The idea of writing this post came out to me yesterday after some email discussions at work around the options for my company in business reporting: between BigData and Enterprise Data Warehouse. The whole stuff was around alternatives to Enterprise Data Warehouse (EDW) and one came up with the use of BigData as the alternative. I am just publishing here the thoughts I shared with him about it but a little bit elaborated.

About BigData vs EDW

For me, these are not opposing concepts. EDW has been in place for a quite long period and is built on top of Relational DataBase Management Systems (RDBMS). This means that EDW is used for structured data. BigData is a relatively newer technology which is built on NoSQL, thus no structured data.

Each of these concepts have their pros and cons and we need to be very cautious in which way to use them, especially when it comes to manage the business requirements of such implementation. Below is a basic description on the different use cases of BigData and EDW and how they can interact.

BigData & EDW use cases

BigData & EDW use cases

As you can see, each of these concepts have different use cases and different ways to approach them. While BigData can leverage the use of unstructured data, it is mainly built for developer, who will have to then build things on top of its infrastructure to unleash its potential. EDW is quite different, the use of structured data (known and qualified data) is automatically leveraged (meaning once the infrastucture is readily available, minimal developer input is required) and most of the job will be on designing and building the reports to sweat each data asset available.

BigData

BigData has an important part in the future analytics environment every company would want to put in place because it helps in the analysis of lots of data and data sources; but these data sources will be coming from unknown or outside the companies controlled environment like emails, social networks, mobile data, etc as these are fields most companies are getting into. For many, the absence of structure allows to store any data, as they come and whenever they come, which is great. This is the concept of “Store First and Define how to use it after”. The arguments against EDW are:

  • Rigidity against Flexibility: EDW are rigid because data is too structured, BigData is flexible because it has not structure anything can be store
  • Cost effectiveness: EDW is said to be costly while BigData can start from anything and grow later.

Enterprise Data Warehouse

When it comes to EDW, data has to be structured in an RDBMS schema but this does not mean that the schema has to be rigid/unflexible.

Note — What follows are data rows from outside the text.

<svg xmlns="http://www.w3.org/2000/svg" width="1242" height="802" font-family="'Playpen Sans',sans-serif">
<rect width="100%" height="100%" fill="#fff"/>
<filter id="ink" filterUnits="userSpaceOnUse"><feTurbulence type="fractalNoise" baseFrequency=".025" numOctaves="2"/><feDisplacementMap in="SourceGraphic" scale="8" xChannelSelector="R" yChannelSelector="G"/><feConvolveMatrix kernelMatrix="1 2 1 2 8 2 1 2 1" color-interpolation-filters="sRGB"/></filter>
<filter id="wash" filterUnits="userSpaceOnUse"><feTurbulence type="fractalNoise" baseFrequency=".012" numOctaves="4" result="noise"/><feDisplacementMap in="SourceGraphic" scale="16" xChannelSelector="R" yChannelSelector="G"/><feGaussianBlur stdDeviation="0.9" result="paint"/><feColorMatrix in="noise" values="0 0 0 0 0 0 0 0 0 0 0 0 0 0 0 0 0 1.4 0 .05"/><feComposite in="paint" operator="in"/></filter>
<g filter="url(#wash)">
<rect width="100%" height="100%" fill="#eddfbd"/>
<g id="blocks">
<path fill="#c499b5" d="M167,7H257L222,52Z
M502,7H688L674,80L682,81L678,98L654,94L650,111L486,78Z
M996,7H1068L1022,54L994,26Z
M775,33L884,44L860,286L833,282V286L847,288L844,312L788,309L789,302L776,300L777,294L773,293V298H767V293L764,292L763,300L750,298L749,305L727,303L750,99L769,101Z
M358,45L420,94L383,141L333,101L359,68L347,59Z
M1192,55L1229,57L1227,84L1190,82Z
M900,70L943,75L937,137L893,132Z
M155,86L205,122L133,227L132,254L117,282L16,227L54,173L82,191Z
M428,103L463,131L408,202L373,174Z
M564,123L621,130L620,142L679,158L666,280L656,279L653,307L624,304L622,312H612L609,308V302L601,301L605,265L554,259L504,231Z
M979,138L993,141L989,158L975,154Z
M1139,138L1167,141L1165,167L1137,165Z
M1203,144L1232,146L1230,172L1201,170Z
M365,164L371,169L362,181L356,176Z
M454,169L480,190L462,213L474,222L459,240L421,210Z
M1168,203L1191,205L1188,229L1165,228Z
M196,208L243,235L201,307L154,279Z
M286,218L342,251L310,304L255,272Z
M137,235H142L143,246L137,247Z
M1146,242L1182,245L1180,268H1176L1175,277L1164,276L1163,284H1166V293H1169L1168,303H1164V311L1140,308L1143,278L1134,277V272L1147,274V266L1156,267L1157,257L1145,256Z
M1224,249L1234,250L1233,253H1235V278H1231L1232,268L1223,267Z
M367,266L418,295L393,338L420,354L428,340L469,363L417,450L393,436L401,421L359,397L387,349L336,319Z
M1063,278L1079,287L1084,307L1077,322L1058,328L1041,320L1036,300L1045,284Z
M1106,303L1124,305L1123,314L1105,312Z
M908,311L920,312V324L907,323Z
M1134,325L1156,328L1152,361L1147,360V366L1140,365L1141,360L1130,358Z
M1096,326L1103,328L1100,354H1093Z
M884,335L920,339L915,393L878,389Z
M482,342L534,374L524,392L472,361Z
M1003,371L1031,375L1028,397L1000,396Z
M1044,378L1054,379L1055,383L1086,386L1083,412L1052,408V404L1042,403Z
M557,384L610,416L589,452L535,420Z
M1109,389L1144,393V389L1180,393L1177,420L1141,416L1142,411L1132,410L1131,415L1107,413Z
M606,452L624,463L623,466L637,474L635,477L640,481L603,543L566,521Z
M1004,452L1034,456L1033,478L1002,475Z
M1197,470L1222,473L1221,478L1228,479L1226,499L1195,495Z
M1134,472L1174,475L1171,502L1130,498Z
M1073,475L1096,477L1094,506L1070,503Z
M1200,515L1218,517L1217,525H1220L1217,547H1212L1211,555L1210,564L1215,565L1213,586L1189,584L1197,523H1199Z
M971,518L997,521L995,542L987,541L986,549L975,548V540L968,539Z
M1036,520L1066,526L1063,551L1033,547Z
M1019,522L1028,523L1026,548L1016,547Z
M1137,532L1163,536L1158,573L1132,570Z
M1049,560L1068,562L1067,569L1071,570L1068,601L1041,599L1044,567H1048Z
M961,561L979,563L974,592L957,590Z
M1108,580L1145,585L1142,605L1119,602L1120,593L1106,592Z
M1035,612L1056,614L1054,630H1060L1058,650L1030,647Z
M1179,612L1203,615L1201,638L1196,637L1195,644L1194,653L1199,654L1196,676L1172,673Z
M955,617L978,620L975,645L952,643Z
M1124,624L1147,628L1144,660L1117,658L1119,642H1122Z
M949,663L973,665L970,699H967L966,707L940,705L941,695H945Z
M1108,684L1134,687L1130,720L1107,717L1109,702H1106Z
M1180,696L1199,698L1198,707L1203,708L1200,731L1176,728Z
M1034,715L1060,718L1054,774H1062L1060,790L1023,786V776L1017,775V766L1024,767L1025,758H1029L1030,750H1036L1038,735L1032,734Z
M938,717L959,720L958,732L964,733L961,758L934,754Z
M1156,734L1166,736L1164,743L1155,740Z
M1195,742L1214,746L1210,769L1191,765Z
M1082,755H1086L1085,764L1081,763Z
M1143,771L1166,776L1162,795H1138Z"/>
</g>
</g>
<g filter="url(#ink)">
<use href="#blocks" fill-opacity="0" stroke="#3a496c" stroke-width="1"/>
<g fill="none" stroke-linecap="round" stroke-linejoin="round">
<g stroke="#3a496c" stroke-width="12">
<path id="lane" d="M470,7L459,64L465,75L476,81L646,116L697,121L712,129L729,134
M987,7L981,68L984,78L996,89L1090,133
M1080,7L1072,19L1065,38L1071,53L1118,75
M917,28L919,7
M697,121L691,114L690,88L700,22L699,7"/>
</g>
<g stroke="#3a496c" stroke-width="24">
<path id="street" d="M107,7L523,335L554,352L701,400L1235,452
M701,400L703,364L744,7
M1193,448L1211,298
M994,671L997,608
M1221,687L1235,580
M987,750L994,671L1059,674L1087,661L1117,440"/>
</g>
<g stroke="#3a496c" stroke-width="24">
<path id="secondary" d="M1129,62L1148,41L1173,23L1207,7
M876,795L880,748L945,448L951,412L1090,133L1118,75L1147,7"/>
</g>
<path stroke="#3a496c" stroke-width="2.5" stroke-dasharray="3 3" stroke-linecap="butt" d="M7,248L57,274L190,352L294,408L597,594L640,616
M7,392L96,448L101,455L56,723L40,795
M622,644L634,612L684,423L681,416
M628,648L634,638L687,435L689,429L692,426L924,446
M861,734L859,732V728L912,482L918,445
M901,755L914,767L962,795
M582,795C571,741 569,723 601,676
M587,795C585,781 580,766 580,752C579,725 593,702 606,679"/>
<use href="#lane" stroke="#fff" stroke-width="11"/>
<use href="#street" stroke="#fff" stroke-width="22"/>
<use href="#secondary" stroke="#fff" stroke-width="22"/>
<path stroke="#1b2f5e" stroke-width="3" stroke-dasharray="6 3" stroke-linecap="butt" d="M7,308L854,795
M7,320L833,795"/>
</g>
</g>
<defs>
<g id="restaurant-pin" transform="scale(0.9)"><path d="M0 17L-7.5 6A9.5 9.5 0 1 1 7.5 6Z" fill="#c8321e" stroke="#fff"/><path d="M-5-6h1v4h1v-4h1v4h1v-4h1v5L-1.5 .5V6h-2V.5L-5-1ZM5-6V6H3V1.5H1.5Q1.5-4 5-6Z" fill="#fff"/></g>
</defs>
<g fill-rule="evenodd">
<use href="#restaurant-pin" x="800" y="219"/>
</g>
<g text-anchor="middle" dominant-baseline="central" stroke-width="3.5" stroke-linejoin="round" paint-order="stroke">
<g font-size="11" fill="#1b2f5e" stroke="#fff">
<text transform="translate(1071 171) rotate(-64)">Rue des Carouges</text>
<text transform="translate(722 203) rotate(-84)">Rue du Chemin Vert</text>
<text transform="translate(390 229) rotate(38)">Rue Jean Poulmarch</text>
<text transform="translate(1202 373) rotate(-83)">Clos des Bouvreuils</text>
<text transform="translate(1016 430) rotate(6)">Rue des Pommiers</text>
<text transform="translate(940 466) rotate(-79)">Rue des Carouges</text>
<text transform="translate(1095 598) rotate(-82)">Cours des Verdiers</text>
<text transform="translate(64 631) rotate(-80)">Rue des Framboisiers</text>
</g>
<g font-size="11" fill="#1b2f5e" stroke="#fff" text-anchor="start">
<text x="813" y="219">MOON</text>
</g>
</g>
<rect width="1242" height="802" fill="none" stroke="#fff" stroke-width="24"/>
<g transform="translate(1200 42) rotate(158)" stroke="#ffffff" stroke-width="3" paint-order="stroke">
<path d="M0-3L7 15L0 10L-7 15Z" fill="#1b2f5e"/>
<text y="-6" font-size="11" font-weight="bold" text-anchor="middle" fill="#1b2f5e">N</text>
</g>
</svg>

Rigidity comes only with bad or inadequate architecture or with rigid policies around the said data (like regulatory requirements, internal policies, IT policies, etc). Structure is not really a bad thing; especially when you need to ensure some level of quality in what you present to the business. I can see financial, sales, customer base reports built on un-asserted and unqualified data. This kind of requirements are solved only using Structured Data. The concept here is completely different as a “Know first and store after” one. Now about the arguments between BigData vs EDW:

  • Rigidity: As I said, rigidity is required in some areas of analytics and business intelligence. BigData will never go back or add features to support Structured Data because it will be reinventing the wheel and it will also defeat its initial purpose.
  • Cost Effectiveness: EDW can also start small and grow big with time, it has be implemented in a phased approach. Building a BigData capable team takes also time and resources.

BigData and Enterprise Data Warehouse

These two concepts do not oppose to each other as said earlier, each one has its own uses cases and scenarios. In some cases, you may have mainly operational databases which have structured data and you can rely solely on EDW, while in other scenarios or industries you need a big bunch of raw data to run the show.

Building an EDW can also help to build open-standards APIs to allow flexibility in the implementation of future BigData initiatives as it is easier to build one API from an approved/qualified source of data rather from multiple operational sources.

To end it: BigData and Enterprise Data Warehouse are not opposing concepts, they should rather work together to answer bigger questions like: Those numbers in our structured reports what do they relate to? who are they? how do they live? etc.